A couple of people also wrote to say that they actually have had random passers-by send them something off of the wish list, sometimes in thanks for a favor they’d done online, and that it was pretty neat.  I’m not sure I’d feel the same way, but I thought I’d pass along their feelings on the matter.

Speaking of passing things along, I promised that I’d summarize the suggestions I received regarding books presenting reasonable arguments for the conservative point of view.  Here’s the summary.
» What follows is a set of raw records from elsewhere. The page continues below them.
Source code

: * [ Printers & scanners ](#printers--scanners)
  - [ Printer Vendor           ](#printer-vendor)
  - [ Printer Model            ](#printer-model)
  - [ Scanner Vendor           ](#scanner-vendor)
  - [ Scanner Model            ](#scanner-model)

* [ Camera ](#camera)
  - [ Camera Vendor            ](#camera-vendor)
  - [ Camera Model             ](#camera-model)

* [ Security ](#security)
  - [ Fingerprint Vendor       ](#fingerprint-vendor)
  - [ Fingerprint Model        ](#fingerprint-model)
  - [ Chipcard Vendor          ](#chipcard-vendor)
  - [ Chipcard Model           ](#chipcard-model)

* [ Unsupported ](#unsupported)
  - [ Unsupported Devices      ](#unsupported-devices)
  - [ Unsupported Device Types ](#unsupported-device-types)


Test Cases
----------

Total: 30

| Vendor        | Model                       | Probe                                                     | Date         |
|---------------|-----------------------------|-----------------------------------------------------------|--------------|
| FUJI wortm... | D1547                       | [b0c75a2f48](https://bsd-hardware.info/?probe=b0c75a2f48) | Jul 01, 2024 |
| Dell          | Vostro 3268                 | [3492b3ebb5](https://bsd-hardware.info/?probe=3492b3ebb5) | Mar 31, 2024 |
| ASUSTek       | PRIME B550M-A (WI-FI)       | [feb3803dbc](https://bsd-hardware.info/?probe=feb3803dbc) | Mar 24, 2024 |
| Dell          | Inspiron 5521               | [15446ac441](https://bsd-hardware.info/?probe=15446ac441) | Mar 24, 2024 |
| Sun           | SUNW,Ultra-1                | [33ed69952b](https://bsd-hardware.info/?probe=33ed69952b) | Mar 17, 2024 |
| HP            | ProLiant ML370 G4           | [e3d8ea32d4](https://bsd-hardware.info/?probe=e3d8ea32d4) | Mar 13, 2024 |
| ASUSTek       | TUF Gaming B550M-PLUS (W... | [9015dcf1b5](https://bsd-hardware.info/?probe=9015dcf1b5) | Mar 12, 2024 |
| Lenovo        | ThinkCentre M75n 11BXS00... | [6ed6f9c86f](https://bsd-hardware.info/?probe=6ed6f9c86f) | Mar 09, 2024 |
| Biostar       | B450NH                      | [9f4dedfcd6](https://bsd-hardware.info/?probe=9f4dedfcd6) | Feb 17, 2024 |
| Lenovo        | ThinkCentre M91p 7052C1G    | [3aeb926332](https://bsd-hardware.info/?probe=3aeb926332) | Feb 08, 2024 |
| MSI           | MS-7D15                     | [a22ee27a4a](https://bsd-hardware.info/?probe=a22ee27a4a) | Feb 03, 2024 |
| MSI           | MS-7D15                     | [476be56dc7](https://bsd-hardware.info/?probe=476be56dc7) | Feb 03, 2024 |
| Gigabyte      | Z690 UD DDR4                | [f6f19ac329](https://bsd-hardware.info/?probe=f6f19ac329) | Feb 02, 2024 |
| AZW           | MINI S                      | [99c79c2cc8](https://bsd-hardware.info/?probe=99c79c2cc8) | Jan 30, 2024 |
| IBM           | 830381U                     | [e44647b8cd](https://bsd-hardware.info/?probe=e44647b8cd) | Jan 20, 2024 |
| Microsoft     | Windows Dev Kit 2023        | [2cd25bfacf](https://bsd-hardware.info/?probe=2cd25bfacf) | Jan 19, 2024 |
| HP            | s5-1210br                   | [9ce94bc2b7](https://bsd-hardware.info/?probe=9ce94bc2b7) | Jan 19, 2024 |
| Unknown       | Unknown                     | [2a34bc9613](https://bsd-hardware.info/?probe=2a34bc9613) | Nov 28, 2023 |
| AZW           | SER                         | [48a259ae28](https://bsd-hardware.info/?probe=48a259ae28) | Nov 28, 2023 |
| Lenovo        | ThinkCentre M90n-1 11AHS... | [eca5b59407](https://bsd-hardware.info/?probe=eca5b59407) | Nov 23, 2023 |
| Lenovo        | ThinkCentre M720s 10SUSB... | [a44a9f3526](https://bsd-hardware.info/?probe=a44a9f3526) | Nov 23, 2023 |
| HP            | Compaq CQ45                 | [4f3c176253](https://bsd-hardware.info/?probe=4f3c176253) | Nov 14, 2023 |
  • Letters to a Young Conservative by Dinesh D’Souza
  • Radical Son by David Horowitz
  • The Content of Our Character by Shelby Steele
  • The Death of Right and Wrong by Tammy Bruce
  • First Principles: A Primer of Ideas for the College-Bound Student by Hugh Hewitt
  • The Revenge of Conscience: Politics and the Fall of Man by J. Budziszewski
  • A National Party No More: The Conscience of a Conservative Democrat by Zell Miller

I also received e-mail from liberals who had been looking at the same issue, and wanted to mention some books they thought were good.  They are:

  • Conflict of Visions by Thomas Sowell (for a look at both sides)
  • The 2% Solution by Matthew Miller
  • The Politics of Rich and Poor and other books by Kevin Philips

Please note that I have not read any of the books I just listed, and so am neither recommending nor condemning any of them.  Similarly, I’m passing along an unchecked recommendation for The Weekly Standard, not to be confused with The Weekly Standards.

Those of you more interested in the latter of those two links will probably also be interested in the Web Standards Awards, with three awards to be given every month.  You can submit any site for consideration, whether it be your work or someone else’s, but be sure to check the competition criteria first.  The first three winners are already listed on the site.  Check them out—there’s some great work there—and then go check out Wasabicube.  It’s elegant, lovely, and I love the current-page effect in the sidebar.  Now I want to redesign meyerweb again, except if I did it would be a ripoff of Peter’s design.  So I’d probably better refrain.


Au Naturel

Published 20 years, 11 months past

The masthead has changed, as those of you dropping by will probably notice but those of you depending on RSS might not.  Like the first week’s masthead, this one is based on an old meyerweb theme (“Natural”).  At this point I plan to change the masthead every Sunday until I run out of new ones, at which point I’ll start randomly cycling through the old ones on a weekly or twice-weekly basis.  I’ll decide when the time comes.

I got several screenshots from helpful correspondents pointing out that the Redesign Watch and Platelets modules either do sit next to each other, or don’t, apparently depending on your native time zones.  Or maybe whether your house’s street address is even or odd, I don’t know.  So when you get right down to it, this seems to be a pseudo-random problem at best.  The layout works for me in every browser I tested, both Mac and Windows.  At this point, I guess it’s up to the whims of the Layout Gods.

I’ve spent the past week feeling more and more downcast about the state of America.  Why?  Janet Jackson, of course.  A one-second glimpse of half a woman’s chest has lead to an FCC probe (which seems an unfortunate choice of words), the possibility of several million dollars in fines for CBS, digital delay for the Grammys and Oscars, an enforced edit of ER by network executives, and a complete change to the Pro Bowl’s halftime show.  Apparently, Ms. Jackson’s right breast wields more power than we could possibly comprehend.  What would happen if she revealed them both at the same time?  The world trembles in fear.

No word on whether the FCC also plans to investigate CBS in relation to the rapes, murders, assaults, thefts, and other ‘immoral’ behavior depicted on CSI and CSI: Miami, or for its willingness to charge enormous sums of money to run advertisements featuring flatulent horses and crotch-savaging dogs.